* **Job item**: Write out every line of text in the material below word for word, keeping the original order. Leave the pictures out of your answer.

-------- Data for this exercise

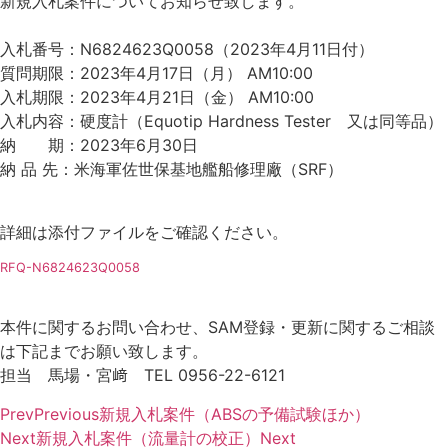
新規入札案件についてお知らせ致します。
入札番号：N6824623Q0058（2023年4月11日付）
質問期限：2023年4月17日（月） AM10:00
入札期限：2023年4月21日（金） AM10:00
入札内容：硬度計（Equotip Hardness Tester 又は同等品）
納 期：2023年6月30日
納 品 先：米海軍佐世保基地艦船修理廠（SRF）
詳細は添付ファイルをご確認ください。
RFQ-N6824623Q0058
本件に関するお問い合わせ、SAM登録・更新に関するご相談
は下記までお願い致します。
担当 馬場・宮﨑 TEL 0956-22-6121
Prev
Previous
新規入札案件（ABSの予備試験ほか）
Next
新規入札案件（流量計の校正）
Next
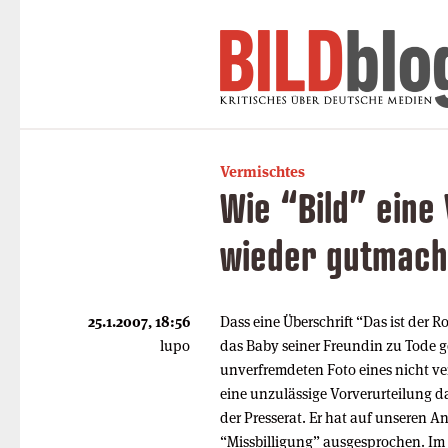
Vermischtes
Wie “Bild” eine
wieder gutmach
25.1.2007, 18:56
Dass eine Überschrift “Das ist der Ro
lupo
das Baby seiner Freundin zu Tode g
unverfremdeten Foto eines nicht v
eine unzulässige Vorverurteilung dar
der Presserat. Er hat auf unseren A
“Missbilligung” ausgesprochen. Im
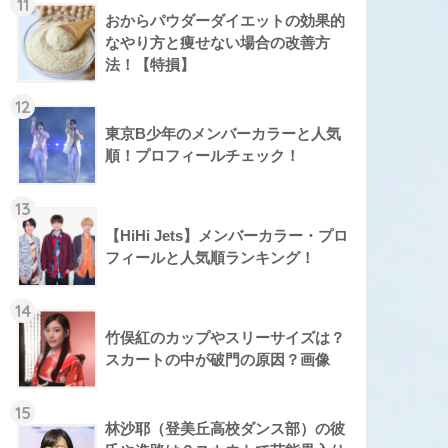
11
おからパウダーダイエットの効果的
なやり方と痩せない場合の改善方
法！【特損】
12
東京B少年のメンバーカラーと人気
順！プロフィールチェック！
13
【HiHi Jets】メンバーカラー・プロ
フィールと人気順ランキング！
14
竹俣紅のカップやスリーサイズは？
スカートの中が破門の原因？画像
15
林沙耶（登美丘高校ダンス部）の彼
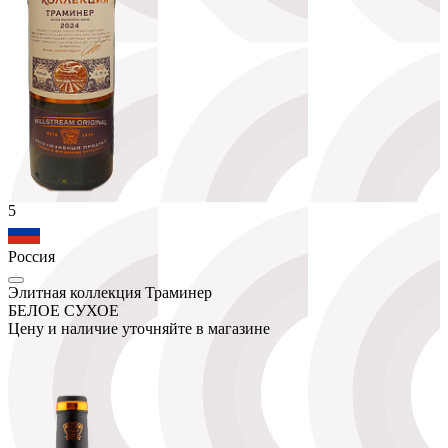
5
Россия
Элитная коллекция Траминер
БЕЛОЕ СУХОЕ
Цену и наличие уточняйте в магазине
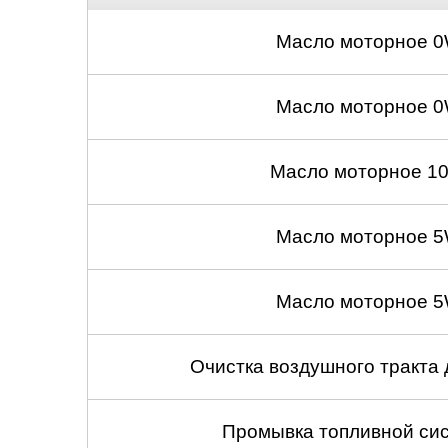
Масло моторное 0
Масло моторное 0
Масло моторное 10
Масло моторное 5
Масло моторное 5
Очистка воздушного тракта
Промывка топливной сис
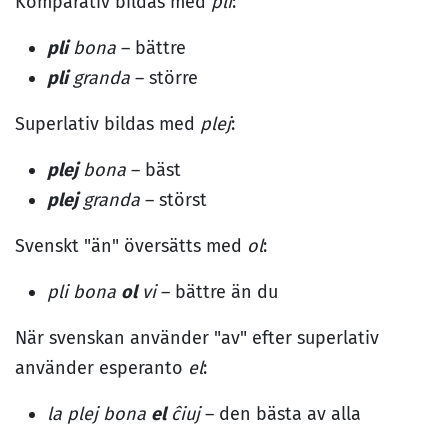
Komparativ bildas med
pli
:
pli
bona
– bättre
pli
granda
– större
Superlativ bildas med
plej
:
plej
bona
– bäst
plej
granda
– störst
Svenskt "än" översätts med
ol
:
pli bona
ol
vi
– bättre än du
När svenskan använder "av" efter superlativ
använder esperanto
el
:
la plej bona
el
ĉiuj
– den bästa av alla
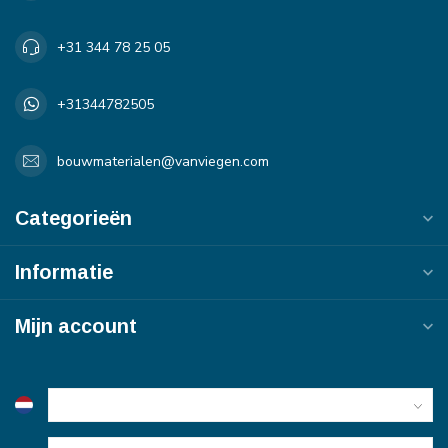
+31 344 78 25 05
+31344782505
bouwmaterialen@vanviegen.com
Categorieën
Informatie
Mijn account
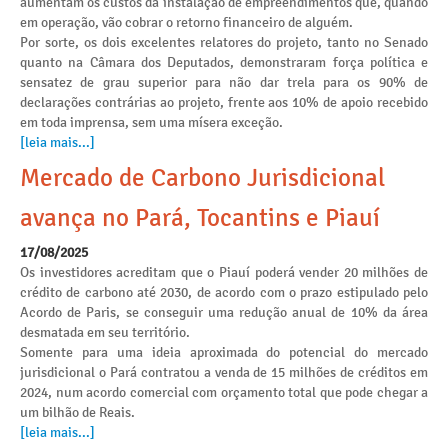
aumentam os custos da instalação de empreendimentos que, quando
em operação, vão cobrar o retorno financeiro de alguém.
Por sorte, os dois excelentes relatores do projeto, tanto no Senado
quanto na Câmara dos Deputados, demonstraram força política e
sensatez de grau superior para não dar trela para os 90% de
declarações contrárias ao projeto, frente aos 10% de apoio recebido
em toda imprensa, sem uma mísera exceção.
[leia mais...]
Mercado de Carbono Jurisdicional
avança no Pará, Tocantins e Piauí
17/08/2025
Os investidores acreditam que o Piauí poderá vender 20 milhões de
crédito de carbono até 2030, de acordo com o prazo estipulado pelo
Acordo de Paris, se conseguir uma redução anual de 10% da área
desmatada em seu território.
Somente para uma ideia aproximada do potencial do mercado
jurisdicional o Pará contratou a venda de 15 milhões de créditos em
2024, num acordo comercial com orçamento total que pode chegar a
um bilhão de Reais.
[leia mais...]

----------------

* **Solution for this exercise**:
新規入札案件についてお知らせ致します。
入札番号：N6824623Q0058（2023年4月11日付）
質問期限：2023年4月17日（月） AM10:00
入札期限：2023年4月21日（金） AM10:00
入札内容：硬度計（Equotip Hardness Tester 又は同等品）
納 期：2023年6月30日
納 品 先：米海軍佐世保基地艦船修理廠（SRF）
詳細は添付ファイルをご確認ください。
RFQ-N6824623Q0058
本件に関するお問い合わせ、SAM登録・更新に関するご相談
は下記までお願い致します。
担当 馬場・宮﨑 TEL 0956-22-6121
Prev
Previous
新規入札案件（ABSの予備試験ほか）
Next
新規入札案件（流量計の校正）
Next
Vermischtes
Wie “Bild” eine
wieder gutmach
25.1.2007, 18:56
Dass eine Überschrift “Das ist der Ro
lupo
das Baby seiner Freundin zu Tode g
unverfremdeten Foto eines nicht v
eine unzulässige Vorverurteilung dar
der Presserat. Er hat auf unseren A
“Missbilligung” ausgesprochen. Im
11
おからパウダーダイエットの効果的
なやり方と痩せない場合の改善方
法！【特損】
12
東京B少年のメンバーカラーと人気
順！プロフィールチェック！
13
【HiHi Jets】メンバーカラー・プロ
フィールと人気順ランキング！
14
竹俣紅のカップやスリーサイズは？
スカートの中が破門の原因？画像
15
林沙耶（登美丘高校ダンス部）の彼
5
Россия
Элитная коллекция Траминер
БЕЛОЕ СУХОЕ
Цену и наличие уточняйте в магазине
Масло моторное 0
Масло моторное 0
Масло моторное 10
Масло моторное 5
Масло моторное 5
Очистка воздушного тракта
Промывка топливной сис
Komparativ bildas med
pli
:
pli
bona
– bättre
pli
granda
– större
Superlativ bildas med
plej
:
plej
bona
– bäst
plej
granda
– störst
Svenskt "än" översätts med
ol
:
pli bona
ol
vi
– bättre än du
När svenskan använder "av" efter superlativ
använder esperanto
el
:
la plej bona
el
ĉiuj
– den bästa av alla
+31 344 78 25 05
+31344782505
bouwmaterialen@vanviegen.com
Categorieën
Informatie
Mijn account
aumentam os custos da instalação de empreendimentos que, quando
em operação, vão cobrar o retorno financeiro de alguém.
Por sorte, os dois excelentes relatores do projeto, tanto no Senado
quanto na Câmara dos Deputados, demonstraram força política e
sensatez de grau superior para não dar trela para os 90% de
declarações contrárias ao projeto, frente aos 10% de apoio recebido
em toda imprensa, sem uma mísera exceção.
[leia mais...]
Mercado de Carbono Jurisdicional
avança no Pará, Tocantins e Piauí
17/08/2025
Os investidores acreditam que o Piauí poderá vender 20 milhões de
crédito de carbono até 2030, de acordo com o prazo estipulado pelo
Acordo de Paris, se conseguir uma redução anual de 10% da área
desmatada em seu território.
Somente para uma ideia aproximada do potencial do mercado
jurisdicional o Pará contratou a venda de 15 milhões de créditos em
2024, num acordo comercial com orçamento total que pode chegar a
um bilhão de Reais.
[leia mais...]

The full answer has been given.